■ TEXT:
Verifiable statistics from the World Health Organisation (WHO) indicate that no fewer than six million people die from tobacco consumption annually. Five million others die from direct consumption while another 600,000 non-smokers die from being exposed to second-hand smoke. The world body also warned that the global death rate from tobacco consumption might be up to eight million in 2030 if urgent steps were not taken. The report went on to claim that 80 per cent of the more than one billion smokers worldwide live in low and middle-income countries, where the burden of tobacco-related illnesses and death is heaviest.
This statistics is coming despite the annual campaigns and rituals of the World Tobacco Day which encourages 24-hour abstinence and explains to smokers and non-smokers alike the inherent health and other socio-economic and cultural cum legal implications of tobacco consumption. Either the campaigns are not effective enough or due to people living in denial, most smokers are still ignorant of the harmful effects of tobacco consumption.
Health authorities explain that there are more than 4,000 chemicals in tobacco smoke, of which at least 250 are known to be destructive and more than 50 others are identified to cause cancer. While second-hand smoke is said to be the major cause of cardiovascular, respiratory and coronary heart diseases as well as lung cancer in adults, and in infants, it causes sudden death in others. These alone are enough reasons to discourage tobacco consumption globally.

[Transcribed page contents]
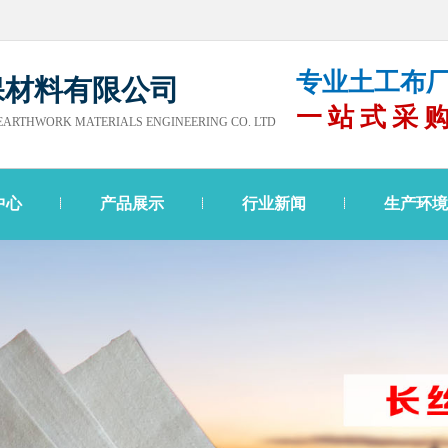
专业土工布厂
保材料有限公司
一站式采
ARTHWORK MATERIALS ENGINEERING CO. LTD
中心
产品展示
行业新闻
生产环境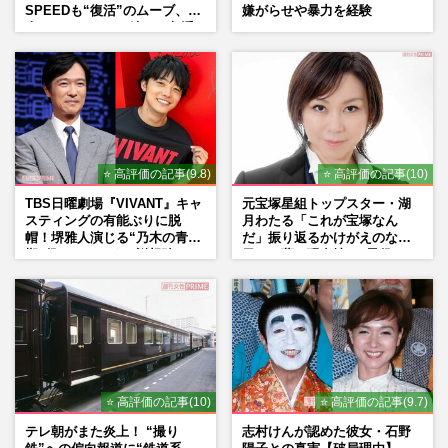
ーデ」で那須へ… “時差を超えた”W杯同
SPEEDも“復活”のムーブ、本
嫌がらせや暴力を経験
時観戦の裏話も披露
人たちのコメント続々で急浮
上する“再結成”の道
週刊女性PRIME
2026/7/18
⭐ 高評価の記事(9.8)
⭐ 高評価の記事(10)
TBS日曜劇場『VIVANT』キャ
元宝塚星組トップスター・湖
スティングの有能ぶりに脱
月わたる「これが宝塚なん
帽！堺雅人演じる“乃木の青年
だ」振り返るかけがえのない
期”役は、そっくり説根強い
日々、夢の現在地と“男役”へ
Mr.Children桜井和寿のバンド
の思い
マン長男・櫻井海音だった
⭐ 高評価の記事(10)
⭐ 高評価の記事(9.7)
テレ朝がまた炎上！ “撮り
志村けんが認めた彼女・石野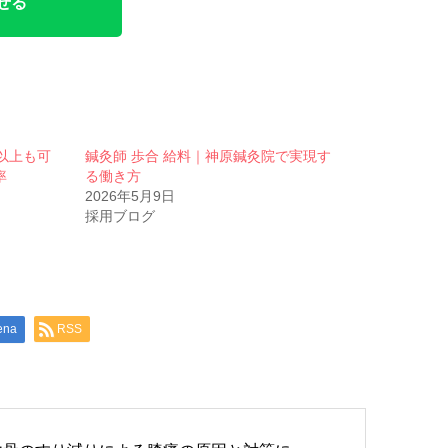
せる
以上も可
鍼灸師 歩合 給料｜神原鍼灸院で実現す
率
る働き方
2026年5月9日
採用ブログ
ena
RSS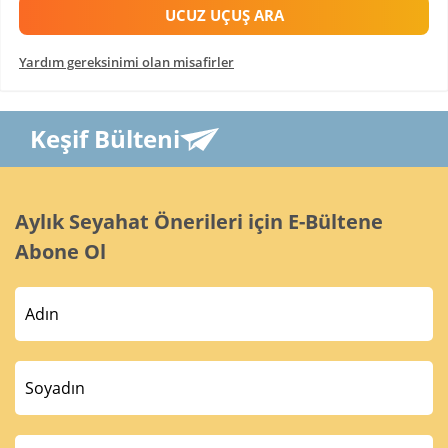
UCUZ UÇUŞ ARA
Yardım gereksinimi olan misafirler
Keşif Bülteni
Aylık Seyahat Önerileri için E-Bültene
Abone Ol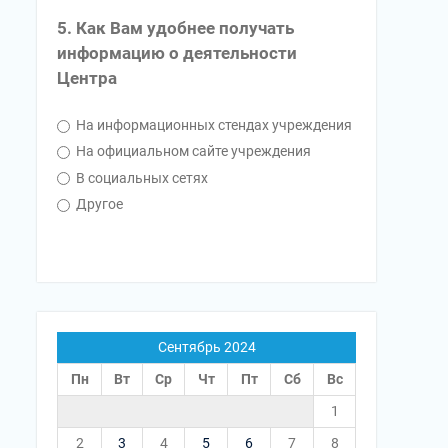
5. Как Вам удобнее получать
информацию о деятельности
Центра
На информационных стендах учреждения
На официальном сайте учреждения
В социальных сетях
Другое
Сентябрь 2024
Пн
Вт
Ср
Чт
Пт
Сб
Вс
1
2
3
4
5
6
7
8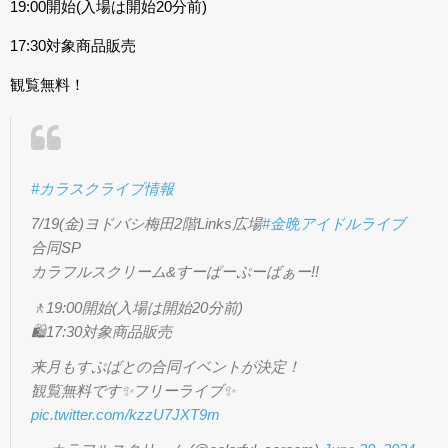
19:00開始(入場は開始20分前)
17:30対象商品販売
観覧無料！
#カラスクライブ情報
7/19(金)ヨドバシ梅田2階Links広場
#金晩アイドルライブ
合同SP
カラフルスクリーム&すーぱーぷーばぁー!!
🚶19:00開始(入場は開始20分前)
🛍️17:30対象商品販売
来月もすぷばとの合同イベントが決定！
観覧無料です✨フリーライブ✨
pic.twitter.com/kzzU7JXT9m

■ TASK A: According to the tobacco text, how many chemicals are in tobacco smoke?
■ TASK B: Do these statements agree with the tobacco text? Answer yes or no for each and quote the deciding words. (i) The WHO warned that annual deaths from tobacco might reach eight million in 2030. (ii) Half of the world's smokers live in low and middle-income countries. (iii) World Tobacco Day encourages a week of abstinence.
■ TASK C: Which illnesses in adults does the tobacco text say second-hand smoke is a major cause of? List all of them.
The items are material of their own and are not part of the tobacco text.

■ RESPONSE AREA A: More than 4,000.

■ RESPONSE AREA B:
(i) Yes: "might be up to eight million in 2030"
(ii) No: "80 per cent of the more than one billion smokers worldwide live in low and middle-income countries"
(iii) No: "encourages 24-hour abstinence"

■ RESPONSE AREA C:
- Cardiovascular diseases
- Respiratory diseases
- Coronary heart diseases
- Lung cancer